Nuovo passo avanti negli studi sul clima e sul riscaldamento climatico grazie all’identificazione in Artico di meccanismi che controllano le concentrazioni di black carbon. Un nuovo studio condotto dai ricercatori dell’Istituto di scienze polari del Consiglio nazionale delle ricerche, in collaborazione con l’Università di Stoccolma e l’Eth di Zurigo, ha identificato i meccanismi che controllano il trasporto in Artico del black carbon, un inquinante atmosferico che contribuisce al riscaldamento climatico, stabilendo anche la variabilità delle sue concentrazioni nelle diverse stagioni polari. I ricercatori ritengono che il lavoro, pubblicato come highlight su Atmospheric Chemistry and Physics, ponga le basi per una più approfondita comprensione dell’impatto di questo composto sul clima regionale e globale.
Il black carbon è un inquinante atmosferico capace di contribuire al riscaldamento climatico, ed è presente anche in Artico, regione polare in cui la concentrazione di black carbon dipende da diversi meccanismi che ne controllano il trasporto dalle medie latitudini, cioè dalle regioni dove è situata la maggior parte delle sorgenti. Finora sconosciuti, oggi questi meccanismi sono stati svelati dai ricercatori dell’Istituto di scienze polari del Consiglio nazionale delle ricerche (Cnr-Isp) che, in collaborazione con l’Università di Stoccolma e l’Eth di Zurigo, hanno misurato per oltre quattro anni, in modo continuativo la concentrazione di black carbon in Artico, studiando come la sua concentrazione cambia nel tempo.
Stefania Gilardoni, ricercatrice Cnr-Isp e autrice del lavoro, spiega che “questo composto, prodotto dalle attività umane e dagli incendi alle medie e basse latitudini, può sopravvivere a lungo in atmosfera e raggiungere la regione artica dove contribuisce al riscaldamento dell’atmosfera e alla fusione accelerata di neve e ghiaccio”. “Attualmente – aggiunge – i modelli in uso non riescono a riprodurre la variabilità temporale del black carbon in Artico, rendendo difficile la capacità di predirne gli impatti sul riscaldamento climatico a scala regionale e globale”.
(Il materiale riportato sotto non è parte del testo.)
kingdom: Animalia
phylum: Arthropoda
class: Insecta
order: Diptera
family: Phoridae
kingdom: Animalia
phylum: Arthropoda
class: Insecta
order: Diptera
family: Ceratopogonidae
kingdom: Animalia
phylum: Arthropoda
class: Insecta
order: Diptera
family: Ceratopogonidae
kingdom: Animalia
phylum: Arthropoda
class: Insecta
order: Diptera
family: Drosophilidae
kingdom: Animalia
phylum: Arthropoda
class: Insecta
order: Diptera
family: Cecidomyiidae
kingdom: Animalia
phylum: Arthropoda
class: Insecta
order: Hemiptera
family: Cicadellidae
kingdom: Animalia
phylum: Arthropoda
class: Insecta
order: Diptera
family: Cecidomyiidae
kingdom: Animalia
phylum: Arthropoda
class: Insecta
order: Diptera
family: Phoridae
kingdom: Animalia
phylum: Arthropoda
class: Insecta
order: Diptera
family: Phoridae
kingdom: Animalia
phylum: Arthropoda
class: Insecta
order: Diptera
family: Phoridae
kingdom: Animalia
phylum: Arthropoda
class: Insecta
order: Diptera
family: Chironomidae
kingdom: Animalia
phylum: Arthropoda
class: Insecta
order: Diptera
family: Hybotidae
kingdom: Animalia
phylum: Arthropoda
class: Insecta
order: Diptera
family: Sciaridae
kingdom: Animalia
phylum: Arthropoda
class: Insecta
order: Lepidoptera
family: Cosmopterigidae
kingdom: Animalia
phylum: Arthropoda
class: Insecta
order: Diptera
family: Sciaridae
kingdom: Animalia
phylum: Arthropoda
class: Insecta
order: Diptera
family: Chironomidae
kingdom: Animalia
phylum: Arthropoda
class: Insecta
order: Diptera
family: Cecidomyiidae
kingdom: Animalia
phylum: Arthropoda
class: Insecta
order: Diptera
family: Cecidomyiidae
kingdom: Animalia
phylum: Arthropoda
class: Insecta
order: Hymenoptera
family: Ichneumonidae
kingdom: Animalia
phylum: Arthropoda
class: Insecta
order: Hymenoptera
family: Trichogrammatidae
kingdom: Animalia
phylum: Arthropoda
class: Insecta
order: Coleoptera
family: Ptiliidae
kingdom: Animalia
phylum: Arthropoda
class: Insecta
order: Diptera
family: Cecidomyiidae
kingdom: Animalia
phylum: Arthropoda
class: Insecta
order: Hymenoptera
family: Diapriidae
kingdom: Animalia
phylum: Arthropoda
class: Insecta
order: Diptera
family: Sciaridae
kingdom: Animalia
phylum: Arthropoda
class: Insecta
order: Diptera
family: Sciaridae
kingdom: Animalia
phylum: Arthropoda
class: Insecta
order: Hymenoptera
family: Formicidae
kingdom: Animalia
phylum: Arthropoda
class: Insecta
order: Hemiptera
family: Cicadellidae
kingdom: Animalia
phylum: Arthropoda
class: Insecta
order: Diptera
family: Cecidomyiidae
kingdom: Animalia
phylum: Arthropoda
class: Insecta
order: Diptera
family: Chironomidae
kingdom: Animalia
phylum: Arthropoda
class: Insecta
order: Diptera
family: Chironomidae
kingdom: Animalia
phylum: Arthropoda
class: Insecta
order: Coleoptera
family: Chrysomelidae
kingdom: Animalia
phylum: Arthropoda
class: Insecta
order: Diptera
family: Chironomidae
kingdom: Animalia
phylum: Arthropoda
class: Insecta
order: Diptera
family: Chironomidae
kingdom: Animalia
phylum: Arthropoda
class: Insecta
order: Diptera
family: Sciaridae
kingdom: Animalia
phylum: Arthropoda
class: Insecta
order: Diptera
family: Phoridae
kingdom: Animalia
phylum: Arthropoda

La ricerca, finanziata dal Programma di Ricerche in Artico (Pra) del Ministero dell’università e della ricerca, e realizzata grazie al supporto dello Svalbard Integrated Observing System (Sios) network, ha utilizzato una modello di machine learning, ovvero una tecnica di intelligenza artificiale che ha contribuito ad analizzare le misure raccolte presso l’osservatorio atmosferico di Gruvebadet, nelle isole Svalbard. Mauro Mazzola, coautore dello studio e ricercatore Cnr-Isp,riferisce che i ricercatori hanno “misurato la concentrazione atmosferica di black carbon in modo continuativo, ovvero sia durante il giorno che la notte polare, a partire dal 2018, per oltre quattro anni, osservando che le concentrazioni di black carbon mostrano una forte variabilità stagionale, con valori maggiori tra dicembre e aprile”.
“Abbiamo scoperto – prosegue Mazzola – che questa variabilità dipende dalla frequenza e intensità delle piogge, che sono maggiori tra maggio e novembre, periodo in cui le concentrazioni di black carbon sono minori, dato che le piogge rimuovono efficacemente questo composto dall’atmosfera prima che questo possa raggiungere le regioni polari”. All’interno di una stessa stagione, i ricercatori hanno inoltre rilevato differenze nella concentrazione di black carbon che dipendono dalla temperatura e dai fenomeni meteorologici.
“Nella stagione fredda (novembre – aprile) le concentrazioni maggiori di black carbon si osservano quando le temperature sono più basse e corrispondono al trasporto di masse d’aria fredda dal nord Europa e dalla Siberia”precisa Gilardoni. “Mentre, durante la stagione calda (maggio – ottobre) le concentrazioni maggiori di black carbon si registrano in corrispondenza di venti che trasportano aria inquinata dalle regioni più calde alle medie latitudini” aggiunge ancora.
Gli autori del lavoro ritengono che questo studio dimostri “l’elevato valore scientifico dell’osservatorio atmosferico di Gruvebadet, dove la ricerca italiana è impegnata da più di dieci anni, perché rappresentativo dei processi atmosferici che avvengono in una scala spaziale cha va da centinaia a migliaia di chilometri”. “Inoltre, i risultati raccolti – assicurano gli scienziati – forniranno nuovi dati ai modelli climatici e di trasporto utili per capire come i cambiamenti dei fenomeni meteorologici e della circolazione atmosferica, innescati dai cambiamenti climatici, avranno un impatto sulla concentrazione di black carbon in Artico sul clima regionale e globale”.